Baseline and Time-Dependent (After-Treatment) Covariates and the Risk of Symptomatic ICH Within 36 Hours of Treatment
Baseline NIHSSS (P=.003), edema or mass effect on the baseline CT (P<.001), age (P=.05), history of atrial fibrillation (P=.20), history of other cardiac disease (P=.13), admission diastolic blood pressure >100 mm Hg (P=.15), and admission glucose >300 mg/dL (16.7 mmol/L, P=.07) were associated with an increased risk of symptomatic ICH among t-PA–treated patients in univariate analysis and were included in the multivariable modeling (P<.20, screening criteria of Hosmer and Lemeshow for model building7 ). Current smoking was associated with a decreased risk (P=.09) and was also included. After these baseline covariates were included into the multivariable model, only the NIHSSS and edema or mass effect on the baseline CT remained significantly associated with an increased risk of symptomatic ICH during the first 36 hours after start of treatment (P<.05; Tables 3⇓ and 4⇓). As seen in Tables 2⇑ and 3⇓, only 3% of the 110 t-PA–treated patients with an NIHSSS <10 had a symptomatic ICH compared with 17% of the t-PA–treated patients with an NIHSSS ≥20. Thirty-one percent of patients with edema or infarct on CT developed symptomatic ICH compared with 6% of patients without CT findings. No interaction was detected between these two baseline variables. When both t-PA–and placebo-treated patients were included in the final model, an effect for treatment with t-PA remained (P<.001), after we adjusted for the covariates in the final model. No variables-by-treatment interactions were detected.
Based on univariate tests, three time-dependent covariates were associated with an increased risk of symptomatic ICH and were included in the multivariable modeling (P<.20): minor external bleeding/oozing (P=.10), systolic blood pressure (P=.07), and pulse pressure (P=.06). For example, 9 (45%) of the 20 t-PA–treated patients who developed a symptomatic ICH had minor external bleeding or oozing compared with 31% of the 292 t-PA–treated patients without symptomatic ICH. In the first step of the multivariable modeling, the systolic blood pressure and pulse pressure were assessed separately with minor external bleeding/oozing because they were highly correlated. However, none of the three variables was significantly associated with symptomatic ICH in the final multivariable model (P<.05).
Baseline and Time-Dependent (After-Treatment) Covariates and the Risk of All ICH (Symptomatic and Asymptomatic) Within 36 Hours of Treatment
NIHSSS (P=.002), edema or mass effect on the baseline CT (P=.002), age (P=.02), race (P=.007), admission systolic blood pressure (P=.18), admission systolic blood pressure >190 mm Hg (P=.19), admission diastolic blood pressure >100 mm Hg (P=.06), admission blood glucose >300 mg/dL (16.7 mmol/L; P=.10), and alcohol problems (P=.14) were associated with an increased risk of all ICH among t-PA–treated patients in univariate analysis and were included in the multivariable modeling (P<.20). Current smoking was associated with a decreased risk and was also included (P=.01).

## REQUIRED ACTION 1
In the passage on ICH risk after t-PA, translate this sentence into Spanish: "No interaction was detected between these two baseline variables."
## REQUIRED ACTION 2
From the passage on ICH risk after t-PA, write out the part that opens with the words containing "Based on univariate" and closes with "multivariable model (P<.05).".
## REQUIRED ACTION 3
According to the passage on ICH risk after t-PA, what percentage of patients with edema or infarct on CT developed symptomatic ICH?

## DATASET EXTRACT
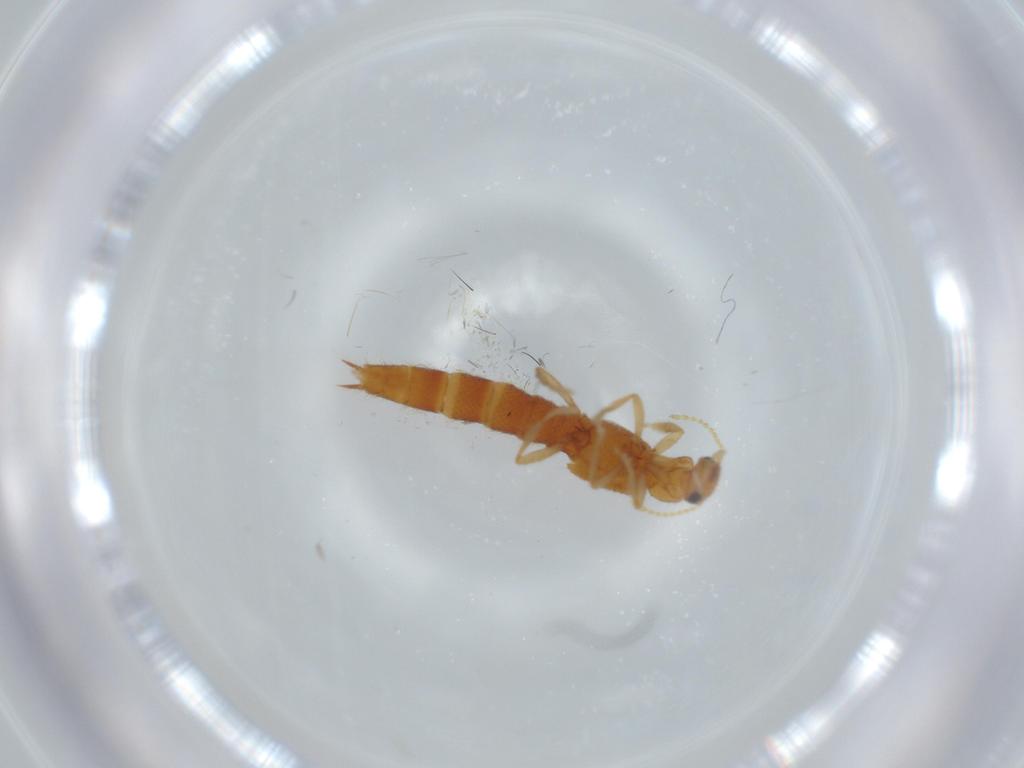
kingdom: Animalia
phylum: Arthropoda
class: Insecta
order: Coleoptera
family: Staphylinidae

## ANSWER SPACE 1
No se detectó ninguna interacción entre estas dos variables basales.

## ANSWER SPACE 2
Based on univariate tests, three time-dependent covariates were associated with an increased risk of symptomatic ICH and were included in the multivariable modeling (P<.20): minor external bleeding/oozing (P=.10), systolic blood pressure (P=.07), and pulse pressure (P=.06). For example, 9 (45%) of the 20 t-PA–treated patients who developed a symptomatic ICH had minor external bleeding or oozing compared with 31% of the 292 t-PA–treated patients without symptomatic ICH. In the first step of the multivariable modeling, the systolic blood pressure and pulse pressure were assessed separately with minor external bleeding/oozing because they were highly correlated. However, none of the three variables was significantly associated with symptomatic ICH in the final multivariable model (P<.05).

## ANSWER SPACE 3
Thirty-one percent.